*ENUNCIADO DA TAREFA*
Dê continuidade à entrevista sobre maternidade, redes sociais e carreira, começando logo após a última frase apresentada.

Foi e é transformadora. Sou outra pessoa ao lado da Sofia e outra mulher depois dela. Faço análise há alguns anos e acredito ser fundamental para a saúde psicológica. Busco uma reeducação para educar minha filha de forma sempre consciente de questões sociais e pessoais. Sofia é uma menina doce e inteligente, e sou uma mãe que trabalha muito, mas também atenta ao universo dela, suas descobertas, a deixo livre para dialogar sobre tudo. Estamos crescendo próximas e unidas. Espero que continue assim.
Viralizou um vídeo da Sofia indo com Cauã Reymond a um show de k-pop. A exposição nas redes sociais é um desafio? Vi que ela tem até páginas de fãs...
Desde que Sofia nasceu existem perfis falsos dela nas redes sociais. Ela nasceu debaixo de muitos holofotes por ser filha de pais conhecidos e pelo tempo que a gente conseguiu preservar a intimidade, a infância dela, a gente fez. Hoje ela é uma pré-adolescente, já toma diversas decisões e sei que ela vai ter que lidar com essa questão, de ser a minha filha com o Cauã. Estarei ao lado dela, mas antes de mais nada, respeitando suas decisões e a defendendo como a leoa que sou.
Enquanto atriz e uma pessoa pública, como lida com a cultura do cancelamento e as pressões sociais?
Uma Família Feliz mostra muito do que vivemos, as pessoas julgam por 15 segundos de stories, por um minuto e meio de reels, por foto e as redes sociais são nada mais, nada menos do que um recorte da vida de cada um. O perigo é quando as pessoas passam a julgar as outras como se aquele recorte fosse o todo. Na minha vida, já me incomodou, claro, me arrumam namorados todos os dias (risos). Mas atualmente não me incomodo mais porque sei que é um surto coletivo. Não tenho uma vida pessoal tão interessante como as pessoas acham.
Estamos na reta final do BBB 24 e é impossível não lembrar da sua participação no reality. Quais lembranças você guarda desta fase?
Só lembranças boas. O programa mudou minha vida e sou eternamente grata e orgulhosa do que vivi lá.
Sou inquieta, mas não sou apressada. Procuro sempre me mover com afeto quando sei que preciso daquilo.

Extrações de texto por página
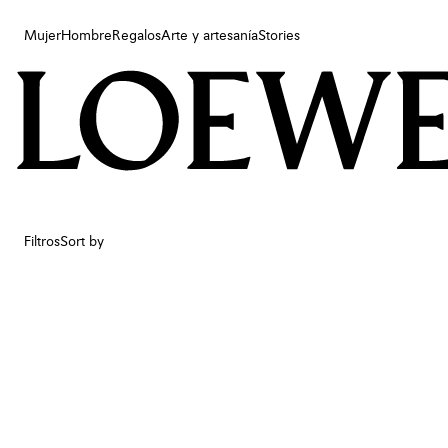
Mujer
Hombre
Regalos
Arte y artesanía
Stories
Mujer
Hombre
Regalos
Arte y artesanía
Stories
Filtros
Sort by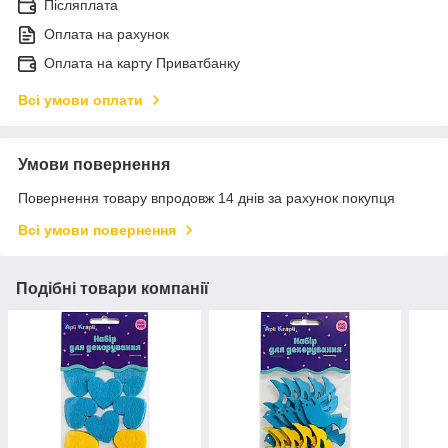
Післяплата
Оплата на рахунок
Оплата на карту Приватбанку
Всі умови оплати
Умови повернення
Повернення товару впродовж 14 днів за рахунок покупця
Всі умови повернення
Подібні товари компанії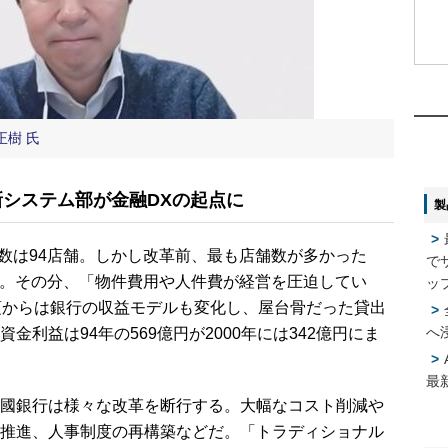
1
1
2
2
正樹 氏
新システム部が金融DXの起点に
製
3
3
舗数は94店舗。しかし改革前、最も店舗数が多かった
で
4
4
いた。その分、「物件費用や人件費が経営を圧迫してい
ッ
頃からは銀行の収益モデルも変化し、屋台骨だった貸出
へ
利益は94年の569億円が2000年には342億円にま
5
5
最
國銀行は様々な改革を断行する。大幅なコスト削減や
推進、人事制度の再構築などだ。「トラディショナル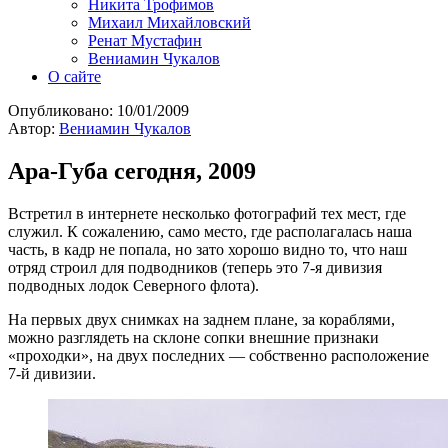
Никита Трофимов
Михаил Михайловский
Ренат Мустафин
Вениамин Чукалов
О сайте
Опубликовано:
10/01/2009
Автор:
Вениамин Чукалов
Ара-Губа сегодня, 2009
Встретил в интернете несколько фотографий тех мест, где
служил. К сожалению, само место, где располагалась наша
часть, в кадр не попала, но зато хорошо видно то, что наш
отряд строил для подводников (теперь это 7-я дивизия
подводных лодок Северного флота).
На первых двух снимках на заднем плане, за кораблями,
можно разглядеть на склоне сопки внешние признаки
«проходки», на двух последних — собственно расположение
7-й дивизии.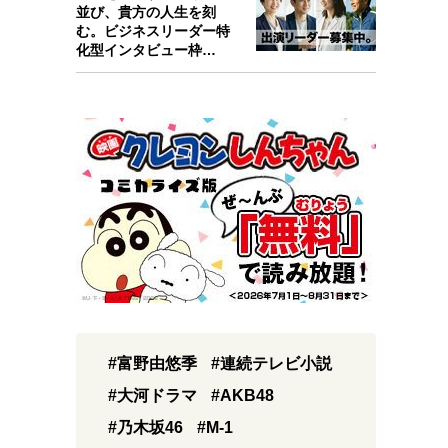
並び、貴方の人生を刻
む。ビジネスリーダー特
化型インタビュー枠
『Key person』始…
#富野由悠季
#連続テレビ小説
#大河ドラマ
#AKB48
#乃木坂46
#M-1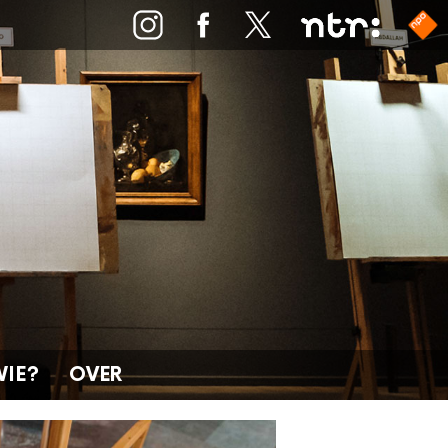
WIE?
OVER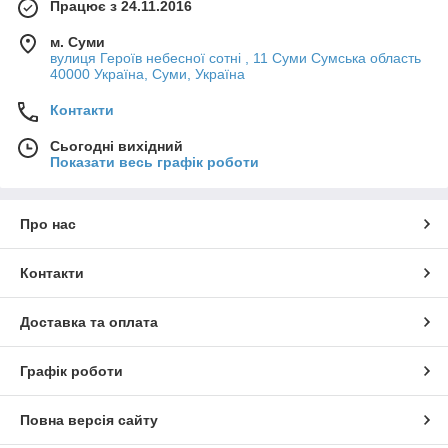
Працює з 24.11.2016
м. Суми
вулиця Героїв небесної сотні , 11 Суми Сумська область
40000 Україна, Суми, Україна
Контакти
Сьогодні вихідний
Показати весь графік роботи
Про нас
Контакти
Доставка та оплата
Графік роботи
Повна версія сайту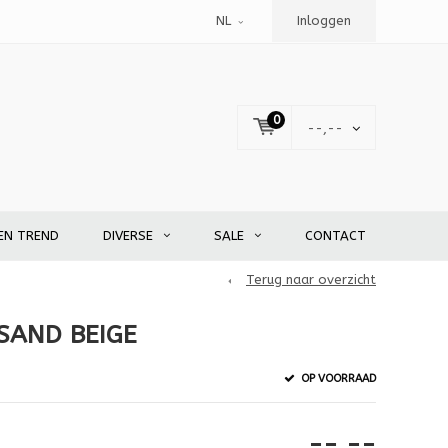
NL
Inloggen
0
--,--
EN TREND
DIVERSE
SALE
CONTACT
Terug naar overzicht
 SAND BEIGE
OP VOORRAAD
--,--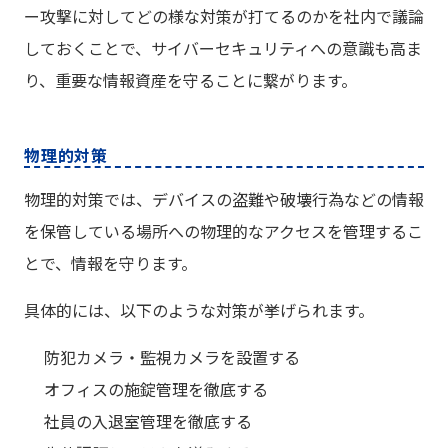
ー攻撃に対してどの様な対策が打てるのかを社内で議論
しておくことで、サイバーセキュリティへの意識も高ま
り、重要な情報資産を守ることに繋がります。
物理的対策
物理的対策では、デバイスの盗難や破壊行為などの情報
を保管している場所への物理的なアクセスを管理するこ
とで、情報を守ります。
具体的には、以下のような対策が挙げられます。
防犯カメラ・監視カメラを設置する
オフィスの施錠管理を徹底する
社員の入退室管理を徹底する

*RESULTADO DO EXERCÍCIO*
GRAZI MASSAFERA
Atriz
Foi realmente uma virada de chave na sua vida?
Total! Uma menina que morava em Jacarezinho, no interior do Paraná, e que depois do programa teve oportunidade de mudar de vida e mudar a vida da família. Ganhei amigos, fãs e uma nova profissão que me faz estar aqui.
Você ainda acompanha o programa? Mudou muito na comparação com a sua temporada?
Não tenho visto por conta de Dona Beja. Quando não estou gravando ou decorando cena, estou dando atenção para a minha filha ou dormindo (risos). Mas com certeza uma coisa que mudou é que não tinha rede social na minha temporada, não como hoje. Íamos competir por um prêmio. Agora, finalmente o Big Brother se tornou uma experiência e menos pessoas o criticam, já notou?
Que mensagem espera passar com a personagem Dona Beja?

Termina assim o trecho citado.